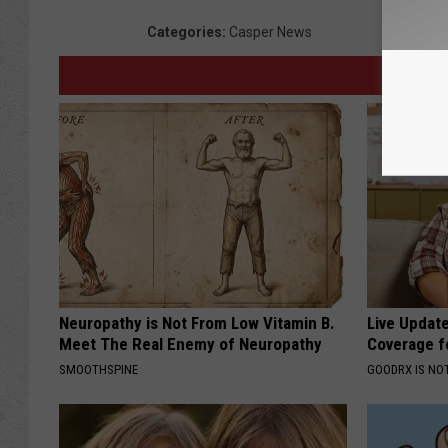
Categories
:
Casper News
Neuropathy is Not From Low Vitamin B.
Live Updat
Meet The Real Enemy of Neuropathy
Coverage f
SMOOTHSPINE
GOODRX IS NO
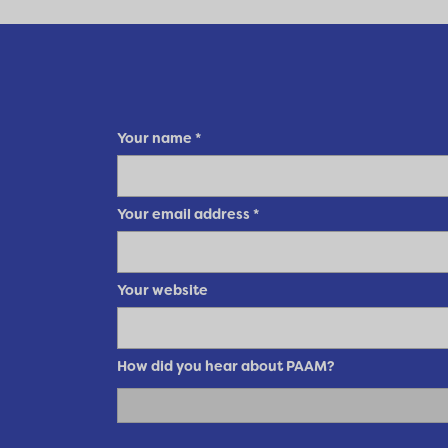
Your name
*
Your email address
*
Your website
How did you hear about PAAM?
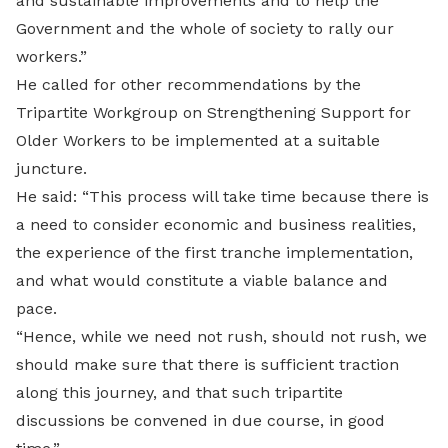
and sustainable improvements and to help the
Government and the whole of society to rally our
workers.”
He called for other recommendations by the
Tripartite Workgroup on Strengthening Support for
Older Workers to be implemented at a suitable
juncture.
He said: “This process will take time because there is
a need to consider economic and business realities,
the experience of the first tranche implementation,
and what would constitute a viable balance and
pace.
“Hence, while we need not rush, should not rush, we
should make sure that there is sufficient traction
along this journey, and that such tripartite
discussions be convened in due course, in good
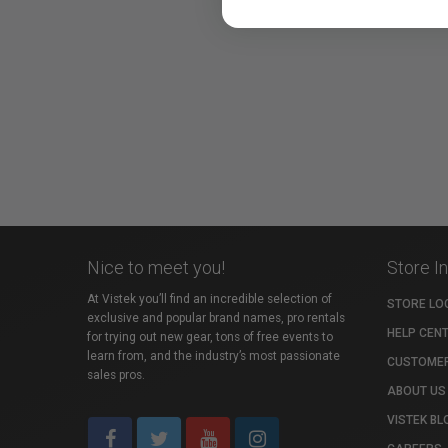
Nice to meet you!
Store I
At Vistek you’ll find an incredible selection of
STORE LO
exclusive and popular brand names, pro rentals
HELP CEN
for trying out new gear, tons of free events to
learn from, and the industry’s most passionate
CUSTOMER
sales pros.
ABOUT US
VISTEK BL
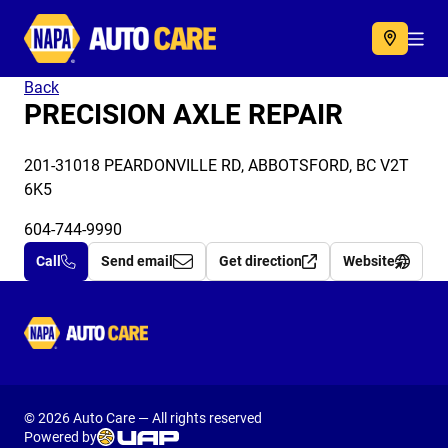
Autocare
Acc
Back
PRECISION AXLE REPAIR
201-31018 PEARDONVILLE RD, ABBOTSFORD, BC V2T
6K5
604-744-9990
Call
Send email
Get direction
Website
Autocare
© 2026 Auto Care — All rights reserved
Powered by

◆ **What you will do**
Please repeat the records from their start through the line containing "discussions be convened", substituting "hurry" for "rush" and leaving everything else as it is. Omit the pictures from your answer.

◆ **Solution for this task**
Categories
:
Casper News
Neuropathy is Not From Low Vitamin B.
Live Updat
Meet The Real Enemy of Neuropathy
Coverage f
SMOOTHSPINE
GOODRX IS NO
Your name
*
Your email address
*
Your website
How did you hear about PAAM?
and sustainable improvements and to help the
Government and the whole of society to rally our
workers.”
He called for other recommendations by the
Tripartite Workgroup on Strengthening Support for
Older Workers to be implemented at a suitable
juncture.
He said: “This process will take time because there is
a need to consider economic and business realities,
the experience of the first tranche implementation,
and what would constitute a viable balance and
pace.
“Hence, while we need not hurry, should not hurry, we
should make sure that there is sufficient traction
along this journey, and that such tripartite
discussions be convened in due course, in good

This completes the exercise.